Le RSI est en pleine croissance. Les années 2013 et 2014 s'annoncent très évolutives. Nous espérons voir rapidement le bout du tunnel de l'Interlocuteur social unique (Isu). Nous allons par ailleurs nous employer à l'amélioration d'un service personnalisé, qui justifie pleinement le rôle du RSI dans le paysage social de notre pays. Nous voulons développer la communication directe avec les usagers par le biais de l'informatique.
Par exemple, le portail Internet leur permettra de disposer notamment d'informations sur l'état de leur compte cotisant.
 
Le dispositif Optimo 2015, visant au renforcement du pilotage et de l'efficacité, vient d'être mis en place. Que prévoit-il ?
Tout d'abord, je rappelle que la mise en œuvre du projet Optimo relève du directeur général.
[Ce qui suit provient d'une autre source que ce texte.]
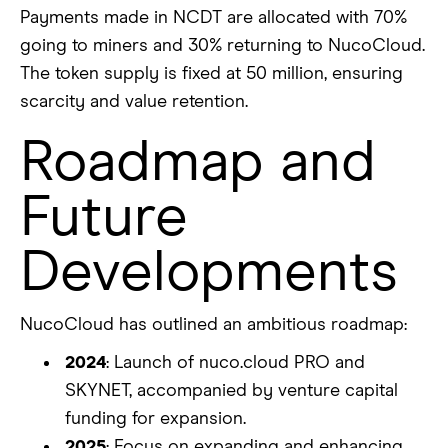
Payments made in NCDT are allocated with 70%
going to miners and 30% returning to NucoCloud.
The token supply is fixed at 50 million, ensuring
scarcity and value retention.
Roadmap and
Future
Developments
NucoCloud has outlined an ambitious roadmap:
2024
: Launch of nuco.cloud PRO and
SKYNET, accompanied by venture capital
funding for expansion.
2025
: Focus on expanding and enhancing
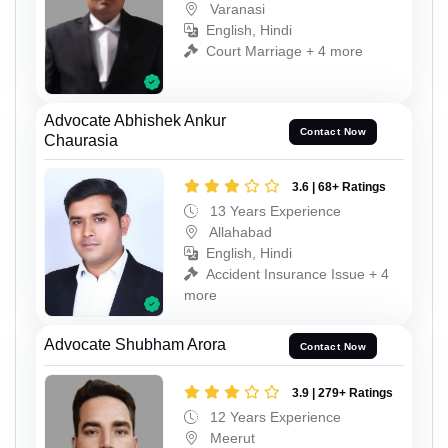
Varanasi
English, Hindi
Court Marriage + 4 more
Advocate Abhishek Ankur
Contact Now
Chaurasia
3.6 | 68+ Ratings
13 Years Experience
Allahabad
English, Hindi
Accident Insurance Issue + 4
more
Advocate Shubham Arora
Contact Now
3.9 | 279+ Ratings
12 Years Experience
Meerut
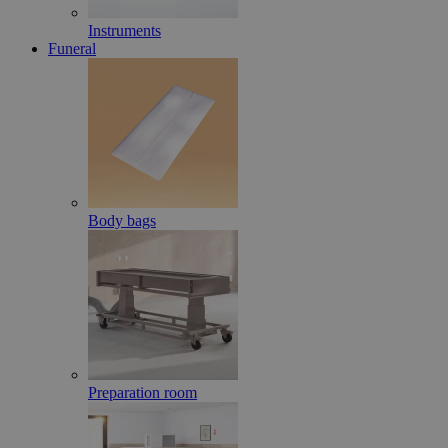
Instruments
Funeral
Body bags
Preparation room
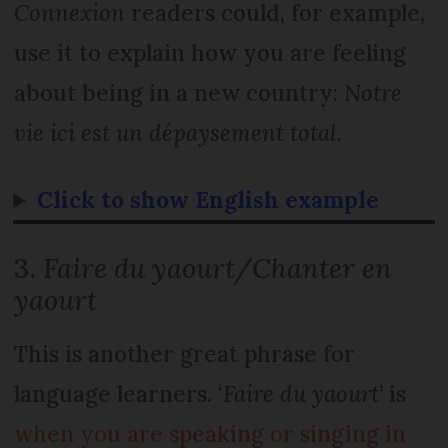
Connexion
readers could, for example,
use it to explain how you are feeling
about being in a new country:
Notre
vie ici est un dépaysement total.
Click to show English example
3.
Faire du yaourt/Chanter en
yaourt
This is another great phrase for
language learners. ‘
Faire du yaourt
’ is
when you are speaking or singing in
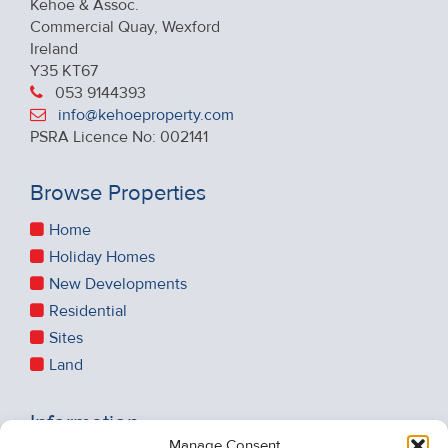
Kehoe & Assoc.
Commercial Quay, Wexford
Ireland
Y35 KT67
053 9144393
info@kehoeproperty.com
PSRA Licence No: 002141
Browse Properties
Home
Holiday Homes
New Developments
Residential
Sites
Land
Information
Manage Consent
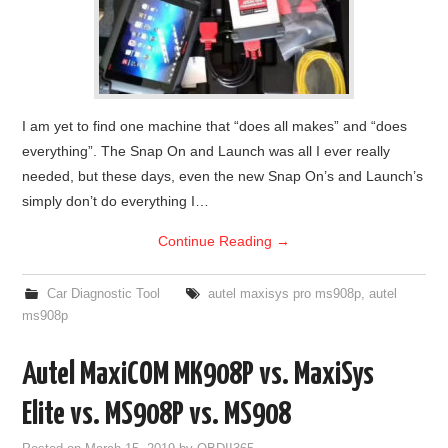
I am yet to find one machine that “does all makes” and “does
everything”. The Snap On and Launch was all I ever really
needed, but these days, even the new Snap On’s and Launch’s
simply don’t do everything I…
Continue Reading
→
Car Diagnostic Tool
autel maxisys pro ms908p
,
autel
ms908p
Autel MaxiCOM MK908P vs. MaxiSys
Elite vs. MS908P vs. MS908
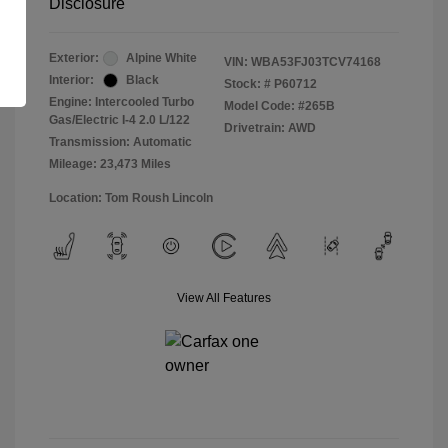
Disclosure
Exterior:
Alpine White
VIN:
WBA53FJ03TCV74168
Interior:
Black
Stock: #
P60712
Engine: Intercooled Turbo
Model Code: #265B
Gas/Electric I-4 2.0 L/122
Drivetrain: AWD
Transmission: Automatic
Mileage: 23,473 Miles
Location: Tom Roush Lincoln
View All Features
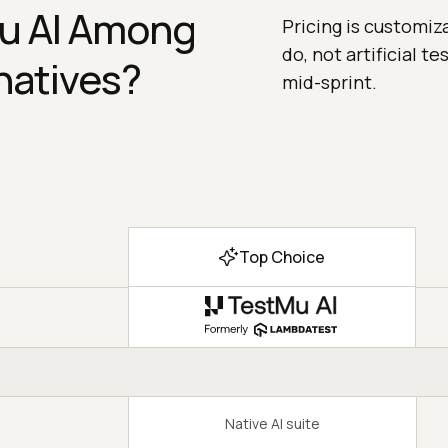
u AI Among
Pricing is customiz
do, not artificial t
natives?
mid-sprint.
Top Choice
Native AI suite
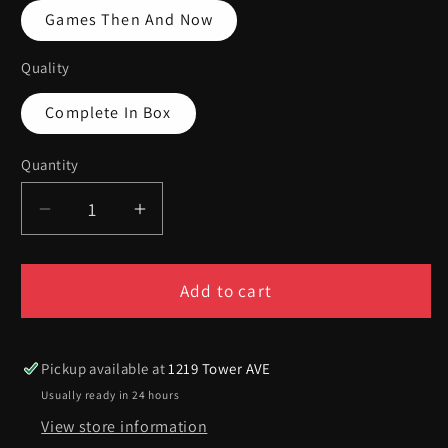
Games Then And Now
Quality
Complete In Box
Quantity
Quantity
Decrease
Increase
quantity
quantity
for
for
Guitar
Guitar
Add to cart
Hero
Hero
Aerosmith
Aerosmith
-
-
Pickup available at
1219 Tower AVE
Playstation
Playstation
Usually ready in 24 hours
3
3
View store information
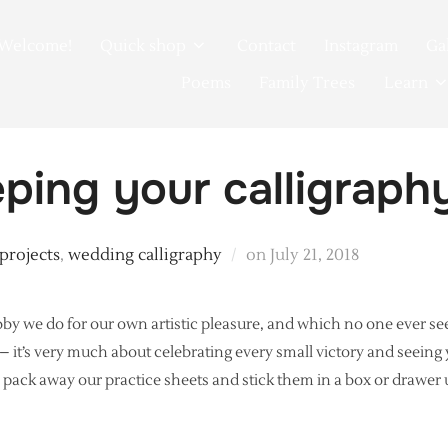
Welcome!
Quick shop
Contact
Instagram
Ga
Poems
Family Trees
Learn
ping your calligraph
Posted
 projects
,
wedding calligraphy
on
July 21, 2018
on
y we do for our own artistic pleasure, and which no one ever se
k – it’s very much about celebrating every small victory and seein
ll pack away our practice sheets and stick them in a box or drawer 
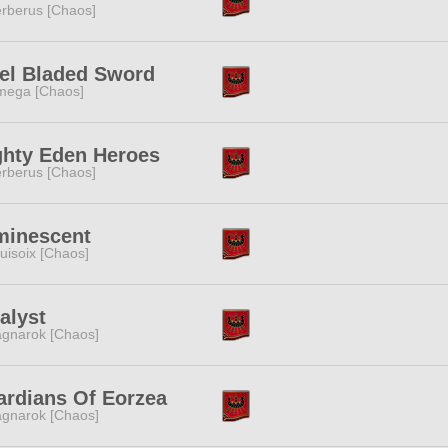
rberus [Chaos]
el Bladed Sword
ega [Chaos]
hty Eden Heroes
rberus [Chaos]
minescent
uisoix [Chaos]
alyst
gnarok [Chaos]
rdians Of Eorzea
gnarok [Chaos]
Optimo vise à mutualiser certaines fonctions pour dégager du personnel etl'affecter au service de l'adhérent. Je demande au directeur général, de reprendre les dossiers des primo-débiteurs en situation de difficulté pour qu'ils soient contactés dès le non-paiement de l'échéance afin de trouver un arrangement. Nous souhaitons un suivi le plus longtemps possible  par les caisses régionales. Le directeur régional doit mettre à la disposition des usagers tous les moyens juridiques et techniques pour recouvrer les cotisations, même en allongeant des délais de paiement. 
Il faut vraiment personnaliser le traitement des dossiers. Malheureusement, pour certains, il n'y a plus de solution possible. Dans ce cas nous passons à « l'artillerie lourde », avec nos centres de recouvrement forcé. Notre rôle est aussi d'encaisser les cotisations.
 
Comment votre action de recouvrement s'articule-t-elle avec les Urssaf ?
Aujourd'hui, les Urssaf assurent le calcul, l'appel de cotisations et l'encaissement en cas de paiement à la date prévue. Depuis octobre 2012, le délai de 30 jours au-delà duquel les caisses du RSI peuvent prendre en charge la gestion du recouvrement des cotisations est supprimé. Il est donc possible de mener une politique de recouvrement amiable et forcée globale quand une approche plus « sociale » est nécessaire. Cette prise en charge était demandée depuis la création du RSI.
 
Depuis sa création le RSI insiste sur la prévention.En quoi consiste votre action dans ce domaine ?
Avec la nouvelle mandature du RSI, des administrateurs exerçant la profession de médecin siègent au sein de la commission de médecine préventive de la caisse nationale. Tous les ans, nous allons cibler des métiers et faire de la prévention avec la participation des organisations professionnelles en identifiant les problématiques propres à ces professions. Mon idée est aussi de permettre à chaque assuré d'établir un bilan de ses besoins de soins, à 1 ou 2 ans de la retraite, pour qu'il en profite pleinement.
On s'aperçoit également qu'un grand nombre de nos adhérents se désengagent de leur complémentaire santé. J'ai donc demandé de plancher sur cette question pour proposer un contrat type, auquel nous pourrions participer par le biais de l'action sociale.
 
Quelle est votre position concernant le dépassement d'honoraire ?
Un dépassement d'honoraire raisonnable par un médecin du secteur 2 ne me choque pas, surtout avec du matériel extrêmement cher et fréquemment renouvelable. Ceux pratiqués à outrance concernent une toute petite partie des professionnels. L'avenant signé prouve que des solutions sont possibles, beaucoup de médecins n'hésiteront pas à s'engager pour afficher des dépassements d'honoraires acceptables.